On August 1, 2013, KIRK shifted its format from oldies to classic hits.

In December 2013, GoodRadio.TV and its subsidiaries merged into Digity, LLC. Effective February 25, 2016, Digity and its 124 radio stations were acquired by Alpha Media for $264 million.

On May 7, 2024, Alpha Media laid off all on-air talent for all their Missouri stations without warning, including KIRK and its sister stations.

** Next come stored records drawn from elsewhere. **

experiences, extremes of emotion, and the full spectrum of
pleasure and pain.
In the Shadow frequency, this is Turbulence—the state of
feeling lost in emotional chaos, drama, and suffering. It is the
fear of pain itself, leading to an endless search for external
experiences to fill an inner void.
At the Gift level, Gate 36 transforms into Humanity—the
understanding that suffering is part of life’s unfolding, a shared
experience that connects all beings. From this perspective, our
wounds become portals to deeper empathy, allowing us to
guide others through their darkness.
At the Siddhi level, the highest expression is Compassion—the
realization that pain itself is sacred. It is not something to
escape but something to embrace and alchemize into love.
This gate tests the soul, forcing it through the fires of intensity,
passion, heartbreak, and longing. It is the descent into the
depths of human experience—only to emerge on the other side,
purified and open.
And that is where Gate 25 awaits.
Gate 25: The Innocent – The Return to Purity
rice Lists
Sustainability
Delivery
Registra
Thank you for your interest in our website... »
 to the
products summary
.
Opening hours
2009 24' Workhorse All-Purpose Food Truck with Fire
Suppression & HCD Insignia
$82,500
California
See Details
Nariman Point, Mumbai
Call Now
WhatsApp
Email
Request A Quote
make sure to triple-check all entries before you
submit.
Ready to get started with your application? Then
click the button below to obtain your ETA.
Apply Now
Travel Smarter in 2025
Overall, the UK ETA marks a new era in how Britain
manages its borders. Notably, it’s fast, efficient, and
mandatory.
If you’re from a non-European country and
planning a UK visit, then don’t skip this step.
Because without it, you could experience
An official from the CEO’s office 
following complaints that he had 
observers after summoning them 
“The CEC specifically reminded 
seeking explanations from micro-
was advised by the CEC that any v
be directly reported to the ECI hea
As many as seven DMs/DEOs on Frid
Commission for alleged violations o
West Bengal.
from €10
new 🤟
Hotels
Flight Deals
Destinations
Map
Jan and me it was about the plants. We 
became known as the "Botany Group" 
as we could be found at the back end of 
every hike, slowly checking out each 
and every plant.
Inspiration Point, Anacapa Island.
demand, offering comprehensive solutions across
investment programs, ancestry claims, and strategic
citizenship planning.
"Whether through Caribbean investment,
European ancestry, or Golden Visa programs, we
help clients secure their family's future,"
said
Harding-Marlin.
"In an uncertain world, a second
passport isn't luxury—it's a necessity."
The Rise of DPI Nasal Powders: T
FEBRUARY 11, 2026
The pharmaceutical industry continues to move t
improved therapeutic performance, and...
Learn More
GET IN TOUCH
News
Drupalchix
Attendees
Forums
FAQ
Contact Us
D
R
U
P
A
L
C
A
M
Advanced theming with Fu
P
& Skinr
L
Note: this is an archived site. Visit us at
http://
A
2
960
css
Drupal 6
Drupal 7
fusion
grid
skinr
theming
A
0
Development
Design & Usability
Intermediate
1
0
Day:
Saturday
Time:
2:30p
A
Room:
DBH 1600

In May 2025, Connoisseur Media announced its intent to acquire Alpha Media. The FCC approved the sale on August 13, 2025, and the sale was consummated on September 4.

The station was sold to Carter Media in late 2025, and the sale closed February 19, 2026.

==Awards and honors==
In March 2008, former KIRK/KRES/KWIX program director Brad Boyer was presented a Distinguished Service Award by the Missouri State High School Activities Association. Boyer received the Distinguished Service Award, established by the MSHSAA in 1988, in recognition of his "statewide leadership in the Missouri Sportswriters and Sportscasters Association" and his "lifelong contributions to the ideals of interscholastic activities".